Lumina POV
"Bundaa, liat deh gambar Ava. Bagus kan nda?"
Aku menolehkan kepala ku ke arah malaikat kecil ku. Sebulan yang lalu aku baru saja mendaftarkannya ke Taman Kanak - Kanak yang tidak jauh dari rumah kami. Ava terlihat sangat bahagia ketika dia bisa bermain dengan teman - teman sebayanya. Ava termasuk ke dalam kategori anak yang kritis dalam berfikir dan pantang menyerah.
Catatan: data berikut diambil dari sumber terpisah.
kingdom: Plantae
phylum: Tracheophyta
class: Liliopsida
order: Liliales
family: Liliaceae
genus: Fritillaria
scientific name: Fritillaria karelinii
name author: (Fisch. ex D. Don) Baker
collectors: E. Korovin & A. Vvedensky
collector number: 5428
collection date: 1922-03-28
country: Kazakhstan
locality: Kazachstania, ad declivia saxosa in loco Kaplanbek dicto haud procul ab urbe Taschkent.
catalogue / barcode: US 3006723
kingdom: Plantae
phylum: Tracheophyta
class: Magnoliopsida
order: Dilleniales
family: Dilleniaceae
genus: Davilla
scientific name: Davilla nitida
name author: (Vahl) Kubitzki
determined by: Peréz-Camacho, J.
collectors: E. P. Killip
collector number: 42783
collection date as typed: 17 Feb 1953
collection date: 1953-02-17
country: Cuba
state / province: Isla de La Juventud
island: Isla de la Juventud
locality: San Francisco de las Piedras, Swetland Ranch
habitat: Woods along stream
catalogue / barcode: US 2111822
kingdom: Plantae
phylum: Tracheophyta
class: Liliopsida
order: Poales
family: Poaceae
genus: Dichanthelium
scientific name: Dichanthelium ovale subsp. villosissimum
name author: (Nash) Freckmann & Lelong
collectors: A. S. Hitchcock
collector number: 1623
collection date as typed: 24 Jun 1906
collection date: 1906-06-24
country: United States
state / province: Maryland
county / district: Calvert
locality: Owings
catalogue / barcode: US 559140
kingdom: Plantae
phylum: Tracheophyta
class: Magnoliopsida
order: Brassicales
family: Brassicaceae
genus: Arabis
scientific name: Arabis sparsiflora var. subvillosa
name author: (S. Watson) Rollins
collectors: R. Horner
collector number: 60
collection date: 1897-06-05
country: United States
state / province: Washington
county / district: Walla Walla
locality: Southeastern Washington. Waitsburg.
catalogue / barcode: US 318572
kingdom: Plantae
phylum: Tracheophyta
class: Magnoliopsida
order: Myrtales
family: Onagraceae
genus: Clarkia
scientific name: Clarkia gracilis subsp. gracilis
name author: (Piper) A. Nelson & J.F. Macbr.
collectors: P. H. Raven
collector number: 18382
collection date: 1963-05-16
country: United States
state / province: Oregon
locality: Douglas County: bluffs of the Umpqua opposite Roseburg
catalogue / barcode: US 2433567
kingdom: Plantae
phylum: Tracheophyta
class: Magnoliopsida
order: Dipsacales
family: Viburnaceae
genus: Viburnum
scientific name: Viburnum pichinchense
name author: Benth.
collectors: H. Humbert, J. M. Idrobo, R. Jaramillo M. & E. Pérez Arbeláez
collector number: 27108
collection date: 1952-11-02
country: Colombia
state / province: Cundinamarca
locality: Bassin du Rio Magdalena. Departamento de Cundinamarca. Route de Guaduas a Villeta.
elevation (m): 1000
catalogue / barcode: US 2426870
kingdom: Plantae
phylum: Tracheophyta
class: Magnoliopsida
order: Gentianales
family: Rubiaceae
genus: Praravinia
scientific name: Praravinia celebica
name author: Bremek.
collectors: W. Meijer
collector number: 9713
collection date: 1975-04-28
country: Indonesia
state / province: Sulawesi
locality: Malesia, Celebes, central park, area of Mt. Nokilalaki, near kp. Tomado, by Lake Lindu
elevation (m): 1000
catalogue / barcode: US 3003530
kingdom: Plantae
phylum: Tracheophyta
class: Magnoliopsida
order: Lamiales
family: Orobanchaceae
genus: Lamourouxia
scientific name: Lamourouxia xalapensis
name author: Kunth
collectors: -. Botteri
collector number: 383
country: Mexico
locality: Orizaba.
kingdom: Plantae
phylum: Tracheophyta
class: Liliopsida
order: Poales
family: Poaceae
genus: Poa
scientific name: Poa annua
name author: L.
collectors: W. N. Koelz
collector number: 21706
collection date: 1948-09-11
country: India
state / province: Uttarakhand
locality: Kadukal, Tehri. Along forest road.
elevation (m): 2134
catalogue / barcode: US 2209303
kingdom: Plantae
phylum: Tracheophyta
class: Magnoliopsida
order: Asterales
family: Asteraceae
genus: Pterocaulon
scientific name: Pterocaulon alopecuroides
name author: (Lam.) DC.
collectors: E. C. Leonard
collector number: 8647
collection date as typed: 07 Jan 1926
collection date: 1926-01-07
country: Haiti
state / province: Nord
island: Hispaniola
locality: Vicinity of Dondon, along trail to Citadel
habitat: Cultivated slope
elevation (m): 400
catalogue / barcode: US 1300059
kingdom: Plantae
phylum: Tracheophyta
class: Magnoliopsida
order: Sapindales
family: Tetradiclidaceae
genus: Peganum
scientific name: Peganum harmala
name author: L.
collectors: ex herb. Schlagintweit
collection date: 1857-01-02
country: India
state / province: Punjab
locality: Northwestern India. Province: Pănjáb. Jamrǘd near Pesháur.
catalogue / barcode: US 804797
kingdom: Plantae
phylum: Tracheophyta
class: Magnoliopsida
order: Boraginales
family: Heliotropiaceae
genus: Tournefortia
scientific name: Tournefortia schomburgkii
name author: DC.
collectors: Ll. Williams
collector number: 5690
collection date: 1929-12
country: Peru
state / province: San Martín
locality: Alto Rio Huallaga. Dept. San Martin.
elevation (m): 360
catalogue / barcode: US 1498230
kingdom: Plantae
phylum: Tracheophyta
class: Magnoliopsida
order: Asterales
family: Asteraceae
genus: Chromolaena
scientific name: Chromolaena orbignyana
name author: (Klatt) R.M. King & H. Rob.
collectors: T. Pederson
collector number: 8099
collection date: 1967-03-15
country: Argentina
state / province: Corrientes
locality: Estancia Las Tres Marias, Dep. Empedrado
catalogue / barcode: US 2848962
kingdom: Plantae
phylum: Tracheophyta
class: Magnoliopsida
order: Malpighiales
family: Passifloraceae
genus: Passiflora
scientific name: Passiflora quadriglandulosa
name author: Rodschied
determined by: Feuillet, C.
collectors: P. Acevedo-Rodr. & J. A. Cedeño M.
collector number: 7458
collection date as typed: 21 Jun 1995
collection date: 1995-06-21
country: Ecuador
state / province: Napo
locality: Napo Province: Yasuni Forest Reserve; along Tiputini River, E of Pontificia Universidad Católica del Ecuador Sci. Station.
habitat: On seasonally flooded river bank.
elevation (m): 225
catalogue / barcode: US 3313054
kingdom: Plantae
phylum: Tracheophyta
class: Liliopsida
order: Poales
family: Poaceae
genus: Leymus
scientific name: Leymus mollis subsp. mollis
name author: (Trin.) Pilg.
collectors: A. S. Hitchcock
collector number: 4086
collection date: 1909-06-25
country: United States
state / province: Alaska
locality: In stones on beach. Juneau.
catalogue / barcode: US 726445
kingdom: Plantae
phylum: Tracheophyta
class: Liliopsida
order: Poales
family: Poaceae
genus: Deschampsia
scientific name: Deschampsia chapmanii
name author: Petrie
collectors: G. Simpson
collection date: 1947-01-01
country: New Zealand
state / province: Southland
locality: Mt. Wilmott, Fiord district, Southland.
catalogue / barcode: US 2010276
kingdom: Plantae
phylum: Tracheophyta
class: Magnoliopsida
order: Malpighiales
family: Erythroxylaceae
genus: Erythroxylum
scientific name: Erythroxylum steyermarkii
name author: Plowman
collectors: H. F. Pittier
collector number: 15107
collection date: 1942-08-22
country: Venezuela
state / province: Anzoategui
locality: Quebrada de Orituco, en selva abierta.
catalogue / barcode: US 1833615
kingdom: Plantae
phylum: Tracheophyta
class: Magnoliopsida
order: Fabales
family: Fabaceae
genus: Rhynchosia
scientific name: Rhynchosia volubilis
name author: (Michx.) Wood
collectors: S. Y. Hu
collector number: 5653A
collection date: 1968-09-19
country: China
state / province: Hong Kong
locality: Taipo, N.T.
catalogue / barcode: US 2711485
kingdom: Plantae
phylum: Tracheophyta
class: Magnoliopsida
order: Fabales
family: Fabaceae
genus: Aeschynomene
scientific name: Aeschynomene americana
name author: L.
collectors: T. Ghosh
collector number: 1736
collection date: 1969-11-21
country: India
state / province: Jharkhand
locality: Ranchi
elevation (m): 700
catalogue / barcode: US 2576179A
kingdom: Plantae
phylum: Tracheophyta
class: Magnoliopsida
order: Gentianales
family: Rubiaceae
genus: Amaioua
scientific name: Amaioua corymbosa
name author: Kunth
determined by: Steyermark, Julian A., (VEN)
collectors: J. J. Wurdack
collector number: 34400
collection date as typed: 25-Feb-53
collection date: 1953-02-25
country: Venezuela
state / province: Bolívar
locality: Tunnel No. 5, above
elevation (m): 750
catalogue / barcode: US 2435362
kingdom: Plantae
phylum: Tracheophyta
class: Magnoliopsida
Dia selalu menceritakan kejadian yang terjadi disekolahnya. Dia juga selalu bertanya kepadaku tentang hal - hal baru yang dia tidak ketahui. Sepertinya Ava akan tumbuh dengan baik. Ku harap.
"Kata bu guru, Ava dan teman - teman harus membuat gambar seluruh anggota keluarga. Ada bunda, Ava, dan ayah." Ungkapnya sembari menunjukan jari telunjuknya yang cantik ke atas gambar.
Aku menyelipkan beberapa helai rambut yang berjatuhan ke belakang telinganya. Ava memang sangat suka menggambar, terbukti gambar yang Ia lukis sekarang bisa di katakan lumayan untuk anak seumuran nya. Dia juga suka berhitung dan membaca. Dia suka ice cream spongebob. Dia suka bermain ayunan bersama temannya Clara dan Ebby. Dia suka cerita dongeng Cinderella yang selalu aku bacakan ketika hendak tidur. Dia suka kartun Frozen. Dia suka bolu kukus buatan bu Ani penjaga kantin. Dia suka .............
"Bundaa!! Kok malah ngeliatin Ava sih. Ava kan nanya nda. Ih bunda ini gimana sih?" Ia melipatkan tangan nya ke dada.
Eh iya.
"Maaf ya sayang. Abis anak bunda cantik sih. Bunda jadi gemes deh sama Ava."
Aku mulai menggodanya dan aku menyukai pekerjaanku yang satu ini. Bibirnya mengerucut membuat bibirku gatal untuk menciumnya. Pipinya mengembung seakan - akan menggodaku untuk segera menggigitnya.
Ah ya Tuhan, jauhkan lah aku beberapa meter dari anakku . Sepertinya aku tidak bisa menahan hasratku untuk tidak menggigit pipinya yang sangat menggemaskan.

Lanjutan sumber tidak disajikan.